• [The task]:
Pull out every one of the lines below verbatim, leaving the pictures out of your answer.

(Figure understanding tasks)
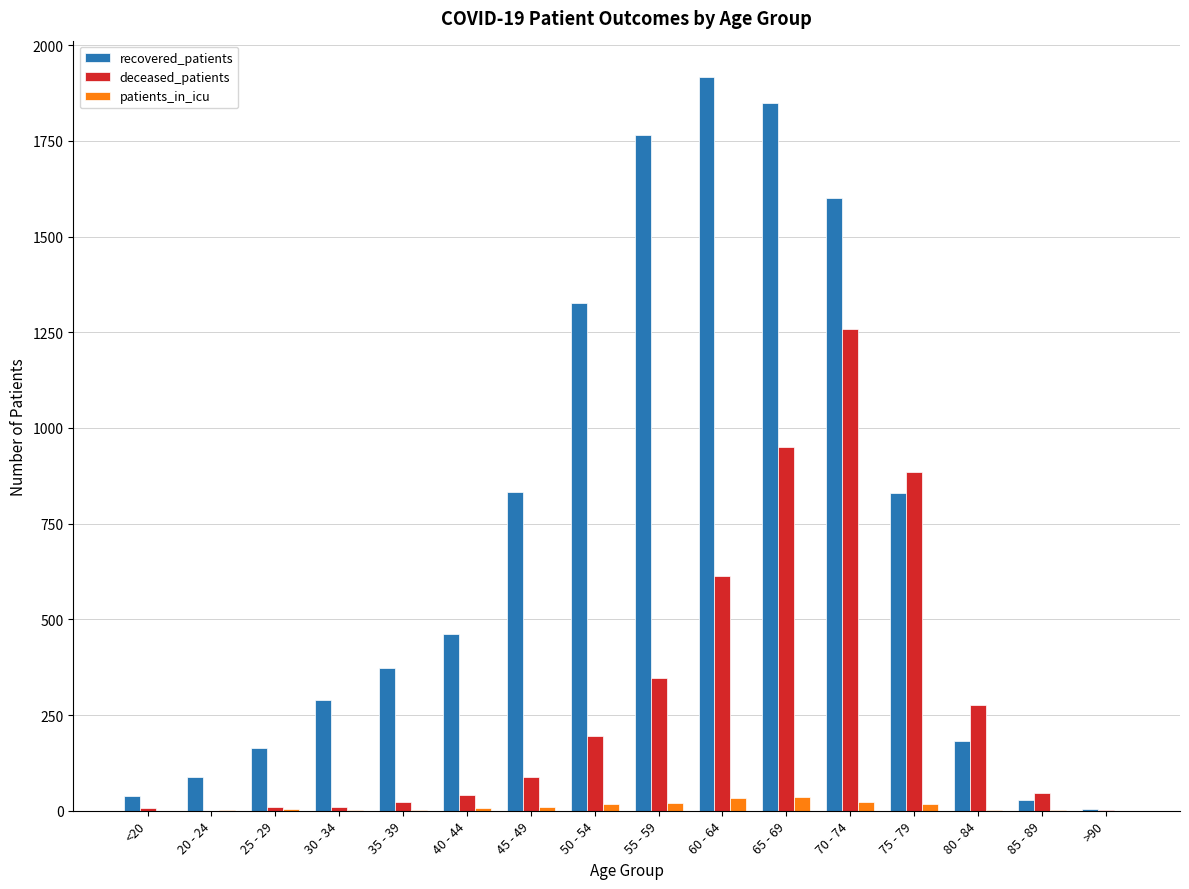

What is the maximum value shown in the chart?

1916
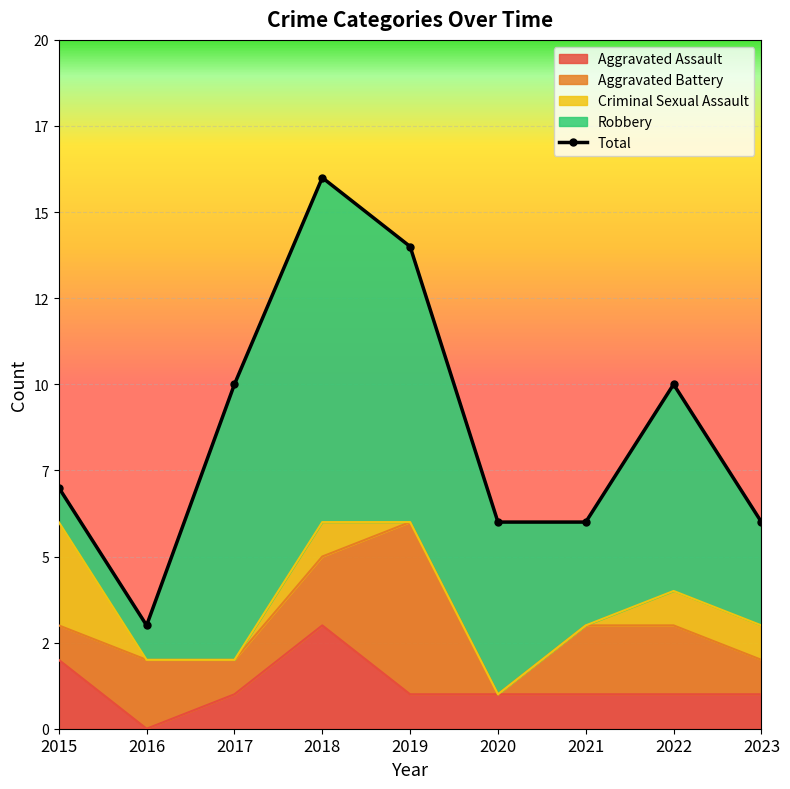

Where does the data first go above 7?

2017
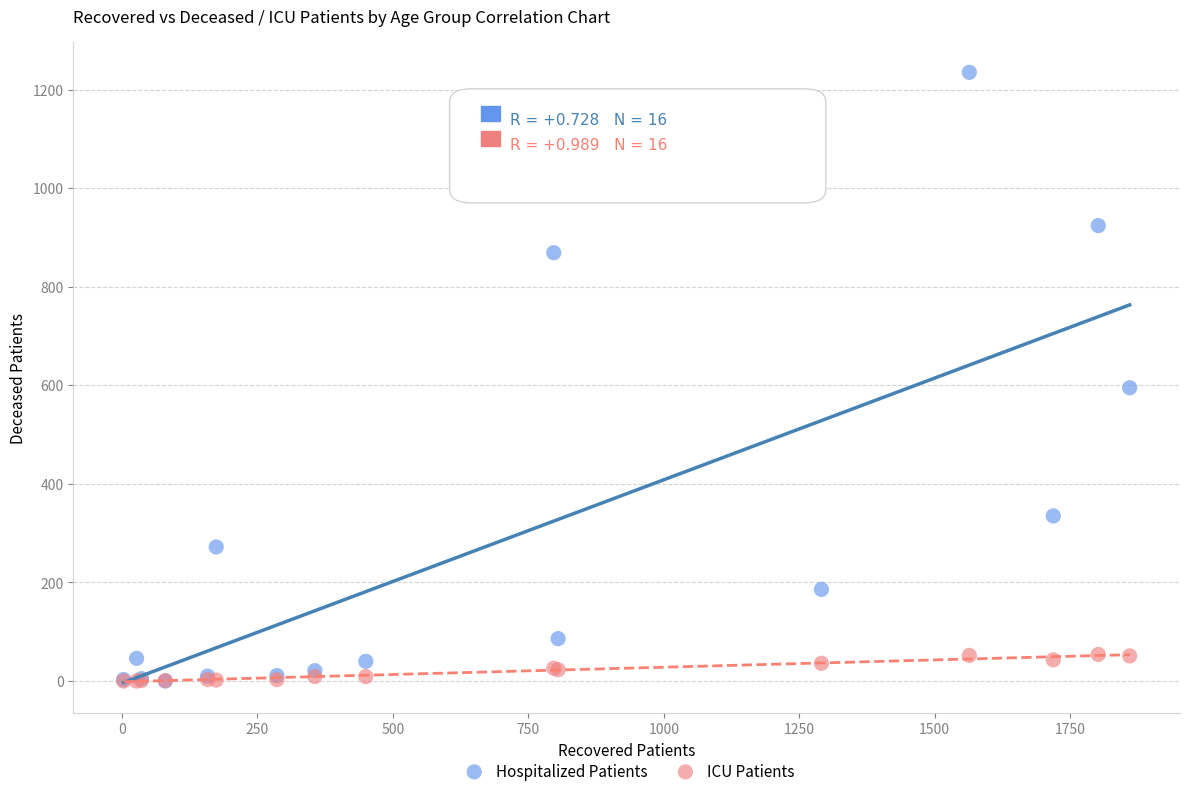

Across all series, what Y value is closest to 617?

595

• [Solution for this problem]:
What is the maximum value shown in the chart?

1916

Where does the data first go above 7?

2017

Across all series, what Y value is closest to 617?

595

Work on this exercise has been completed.